Extracted page text data:
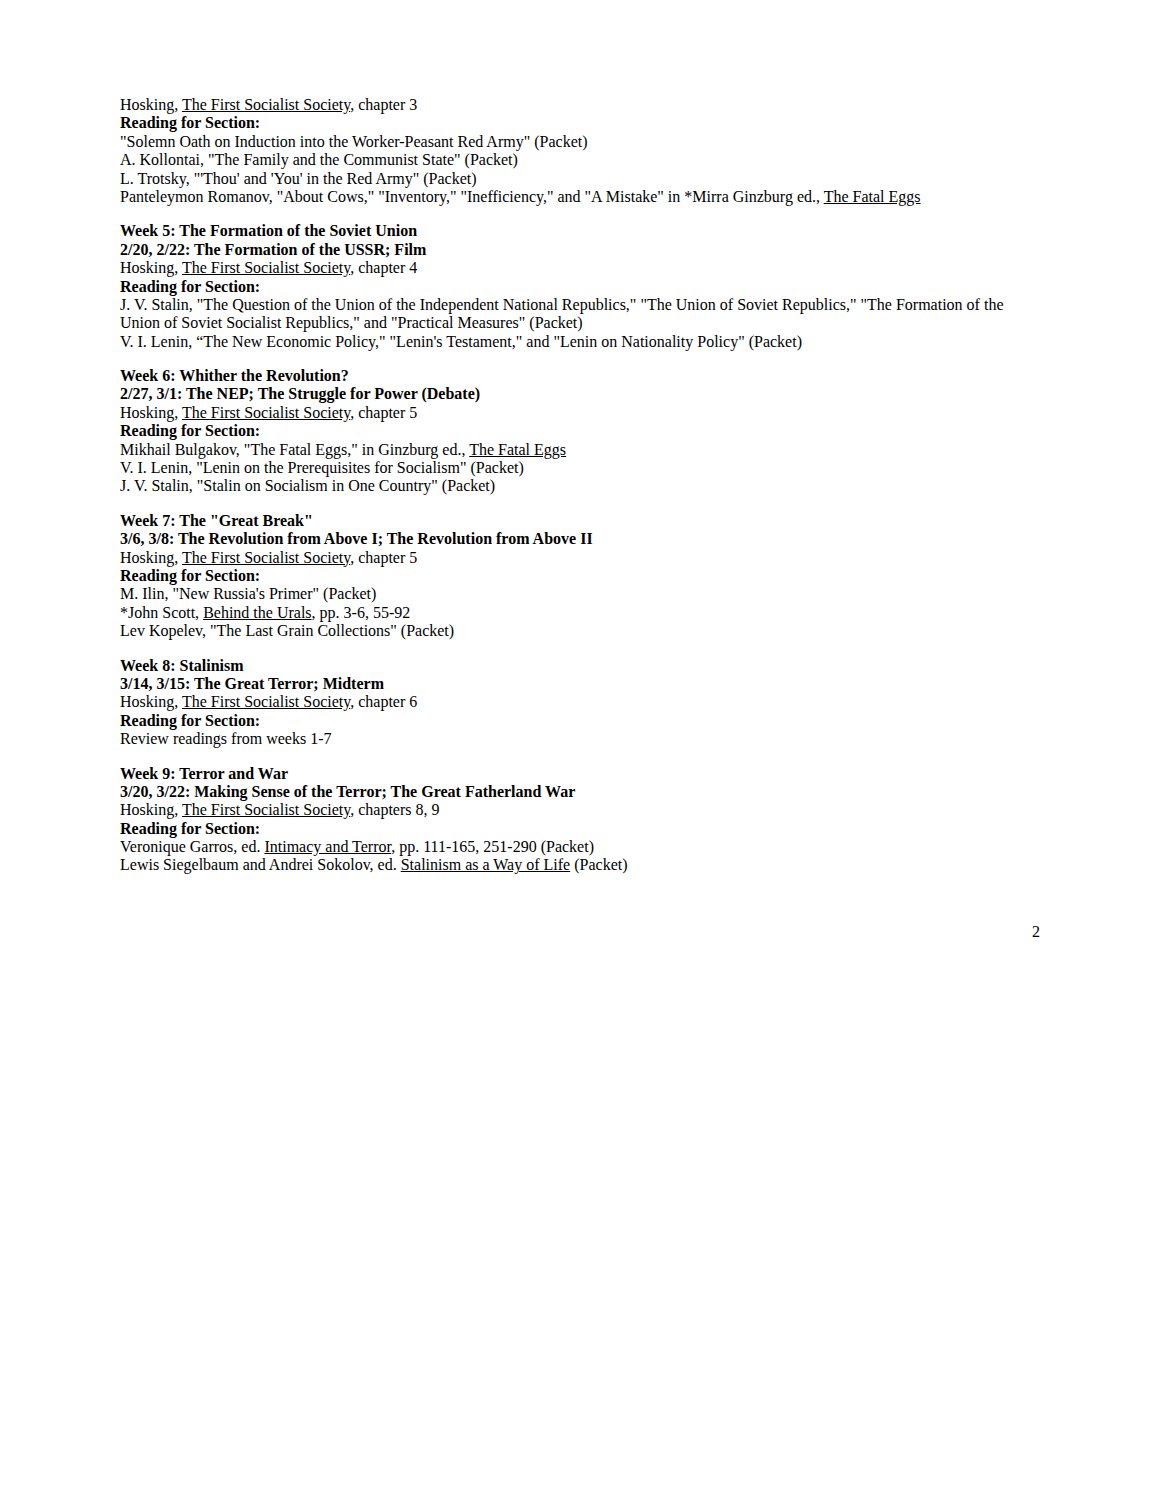Hosking, The First Socialist Society, chapter 3
Reading for Section:
"Solemn Oath on Induction into the Worker-Peasant Red Army" (Packet)
A. Kollontai, "The Family and the Communist State" (Packet)
L. Trotsky, "'Thou' and 'You' in the Red Army" (Packet)
Panteleymon Romanov, "About Cows," "Inventory," "Inefficiency," and "A Mistake" in *Mirra Ginzburg ed., The Fatal Eggs
Week 5: The Formation of the Soviet Union
2/20, 2/22: The Formation of the USSR; Film
Hosking, The First Socialist Society, chapter 4
Reading for Section:
J. V. Stalin, "The Question of the Union of the Independent National Republics," "The Union of Soviet Republics," "The Formation of the Union of Soviet Socialist Republics," and "Practical Measures" (Packet)
V. I. Lenin, “The New Economic Policy," "Lenin's Testament," and "Lenin on Nationality Policy" (Packet)
Week 6: Whither the Revolution?
2/27, 3/1: The NEP; The Struggle for Power (Debate)
Hosking, The First Socialist Society, chapter 5
Reading for Section:
Mikhail Bulgakov, "The Fatal Eggs," in Ginzburg ed., The Fatal Eggs
V. I. Lenin, "Lenin on the Prerequisites for Socialism" (Packet)
J. V. Stalin, "Stalin on Socialism in One Country" (Packet)
Week 7: The "Great Break"
3/6, 3/8: The Revolution from Above I; The Revolution from Above II
Hosking, The First Socialist Society, chapter 5
Reading for Section:
M. Ilin, "New Russia's Primer" (Packet)
*John Scott, Behind the Urals, pp. 3-6, 55-92
Lev Kopelev, "The Last Grain Collections" (Packet)
Week 8: Stalinism
3/14, 3/15: The Great Terror; Midterm
Hosking, The First Socialist Society, chapter 6
Reading for Section:
Review readings from weeks 1-7
Week 9: Terror and War
3/20, 3/22: Making Sense of the Terror; The Great Fatherland War
Hosking, The First Socialist Society, chapters 8, 9
Reading for Section:
Veronique Garros, ed. Intimacy and Terror, pp. 111-165, 251-290 (Packet)
Lewis Siegelbaum and Andrei Sokolov, ed. Stalinism as a Way of Life (Packet)
2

[PROBLEM TO WORK ON]:
If pictures appear in the data, do not print them; repeat the rest exactly.

[EXPECTED OUTPUT]:
Hosking, The First Socialist Society, chapter 3
Reading for Section:
"Solemn Oath on Induction into the Worker-Peasant Red Army" (Packet)
A. Kollontai, "The Family and the Communist State" (Packet)
L. Trotsky, "'Thou' and 'You' in the Red Army" (Packet)
Panteleymon Romanov, "About Cows," "Inventory," "Inefficiency," and "A Mistake" in *Mirra Ginzburg ed., The Fatal Eggs
Week 5: The Formation of the Soviet Union
2/20, 2/22: The Formation of the USSR; Film
Hosking, The First Socialist Society, chapter 4
Reading for Section:
J. V. Stalin, "The Question of the Union of the Independent National Republics," "The Union of Soviet Republics," "The Formation of the Union of Soviet Socialist Republics," and "Practical Measures" (Packet)
V. I. Lenin, “The New Economic Policy," "Lenin's Testament," and "Lenin on Nationality Policy" (Packet)
Week 6: Whither the Revolution?
2/27, 3/1: The NEP; The Struggle for Power (Debate)
Hosking, The First Socialist Society, chapter 5
Reading for Section:
Mikhail Bulgakov, "The Fatal Eggs," in Ginzburg ed., The Fatal Eggs
V. I. Lenin, "Lenin on the Prerequisites for Socialism" (Packet)
J. V. Stalin, "Stalin on Socialism in One Country" (Packet)
Week 7: The "Great Break"
3/6, 3/8: The Revolution from Above I; The Revolution from Above II
Hosking, The First Socialist Society, chapter 5
Reading for Section:
M. Ilin, "New Russia's Primer" (Packet)
*John Scott, Behind the Urals, pp. 3-6, 55-92
Lev Kopelev, "The Last Grain Collections" (Packet)
Week 8: Stalinism
3/14, 3/15: The Great Terror; Midterm
Hosking, The First Socialist Society, chapter 6
Reading for Section:
Review readings from weeks 1-7
Week 9: Terror and War
3/20, 3/22: Making Sense of the Terror; The Great Fatherland War
Hosking, The First Socialist Society, chapters 8, 9
Reading for Section:
Veronique Garros, ed. Intimacy and Terror, pp. 111-165, 251-290 (Packet)
Lewis Siegelbaum and Andrei Sokolov, ed. Stalinism as a Way of Life (Packet)
2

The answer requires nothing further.